Enterobius vermicularis is an incidental finding in few appendicectomy specimens and can be seen in acute appendicitis as well as in elective appendicectomies of normal histology. The presence of pinworms is not associated with particularly high eosinophil infiltration of the muscular layer.  This has also been our experience. There were only two cases with pinworms in the lumen in our dataset. Neither showed significant eosinophil infiltration of the muscle layer and was classified as otherwise normal. It can be argued that pinworms or other parasites in the gut, not seen in the sections may be causing the E-E lesion. This argument may be difficult to falsify, but seems unlikely for two reasons. Firstly, if pinworms within the appendix do not provoke an eosinophil response in the wall, why should it be supposed that those outside would do so? More importantly, the E-E lesion is a regular feature in classical acute appendicitis, provided it is actively searched for in areas of the muscle layer with relatively less or absent neutrophil infiltration.

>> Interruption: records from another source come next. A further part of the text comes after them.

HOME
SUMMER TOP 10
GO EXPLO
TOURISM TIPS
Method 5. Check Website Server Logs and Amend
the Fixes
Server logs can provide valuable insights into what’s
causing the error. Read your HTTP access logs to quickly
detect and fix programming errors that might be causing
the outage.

Obviously, all of these cases cannot be due to parasites.
The dogma of obstructive etiology for acute appendicitis has persisted for a long time. Contrary to popular belief, the best evidence indicates that obstruction is unlikely to be the primary cause, at least in the majority of cases.  Alternative theories merit serious consideration.

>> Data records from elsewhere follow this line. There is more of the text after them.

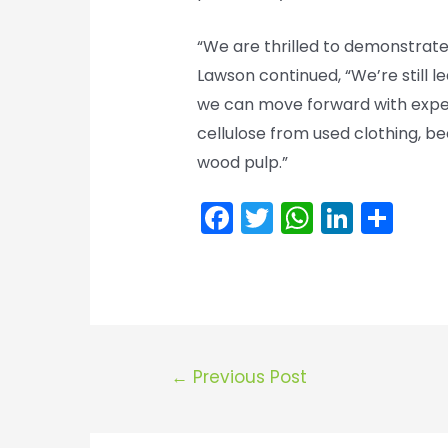
“We are thrilled to demonstrate
Lawson continued, “We’re still 
we can move forward with exper
cellulose from used clothing, b
wood pulp.”
F
T
W
Li
S
a
w
h
n
h
c
itt
a
k
ar
e
er
ts
e
e
b
A
dI
o
p
n
Post
←
Previous Post
o
p
navigation
k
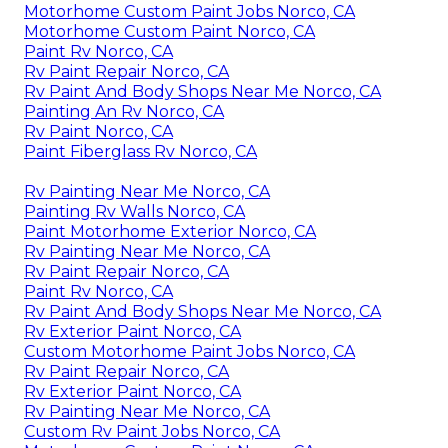
Motorhome Custom Paint Jobs Norco, CA
Motorhome Custom Paint Norco, CA
Paint Rv Norco, CA
Rv Paint Repair Norco, CA
Rv Paint And Body Shops Near Me Norco, CA
Painting An Rv Norco, CA
Rv Paint Norco, CA
Paint Fiberglass Rv Norco, CA
Rv Painting Near Me Norco, CA
Painting Rv Walls Norco, CA
Paint Motorhome Exterior Norco, CA
Rv Painting Near Me Norco, CA
Rv Paint Repair Norco, CA
Paint Rv Norco, CA
Rv Paint And Body Shops Near Me Norco, CA
Rv Exterior Paint Norco, CA
Custom Motorhome Paint Jobs Norco, CA
Rv Paint Repair Norco, CA
Rv Exterior Paint Norco, CA
Rv Painting Near Me Norco, CA
Custom Rv Paint Jobs Norco, CA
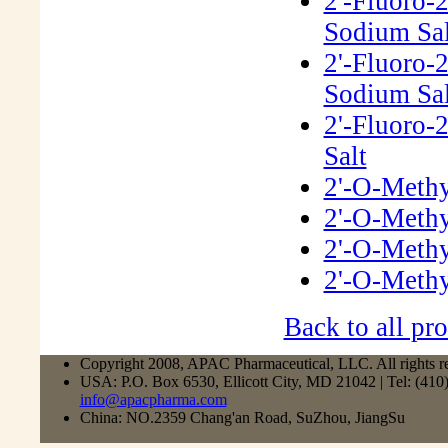
2'-Fluoro-
Sodium Sal
2'-Fluoro-
Sodium Sal
2'-Fluoro-
Salt
2'-O-Methy
2'-O-Methy
2'-O-Methy
2'-O-Methy
Back to all pro
Copyright 2008, APAC Pharmaceutical, LLC. All rights r
USA: P.O. Box 6530, Ellicott City, MD 21042 | Tel: (41
info@apacpharma.com
China: NO.2359 Chang'an Road, SuZhou, JiangSu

Eosinophils are normal constituents of the appendix in the lamina propria and submucosa, but not in the muscularis propria. Finding of a pure eosinophil infiltrate amidst inflammatory edema in the muscle layer makes one suspect allergy as a cause for the acute onset disease. The analogy with anaphylaxis and acute asthma is inescapable with this histological picture.
Strachan  first proposed in 1989 that a decrease in the prevalence of childhood infection might explain the increase in Th2-mediated diseases like asthma and it has subsequently come to be called the hygiene hypothesis. This theory now enjoys wide support.  It is interesting that Barker et al  have invoked the hygiene hypothesis for acute appendicitis even earlier.

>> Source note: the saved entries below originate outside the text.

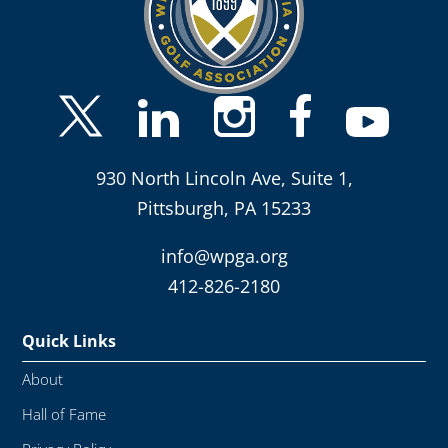
930 North Lincoln Ave, Suite 1,
Pittsburgh, PA 15233
info@wpga.org
412-826-2180
Quick Links
About
Hall of Fame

We believe that in a setting of reduced childhood exposure to infections including helminths, there is a heightened Th2 response to many antigens in the gastrointestinal tract. Alternatively, decrease in helminth-specific IgE may leave open more sites on mast cell membranes for allergen specific IgE. Resultant local allergic reactions may be the cause of E-E lesion. The appendix, unlike the rest of the bowel is particularly vulnerable to ischemia due to its small size and any significant edema can compromise the blood supply and cause damage to the mucosal barrier. The entry of microorganisms as a result may be the cause of neutrophilic inflammation and APA. Acute eosinophilic appendicitis may represent those cases in which widespread E-E lesions occur to produce symptoms and signs of acute appendicitis but does not proceed on to suppuration prior to surgery.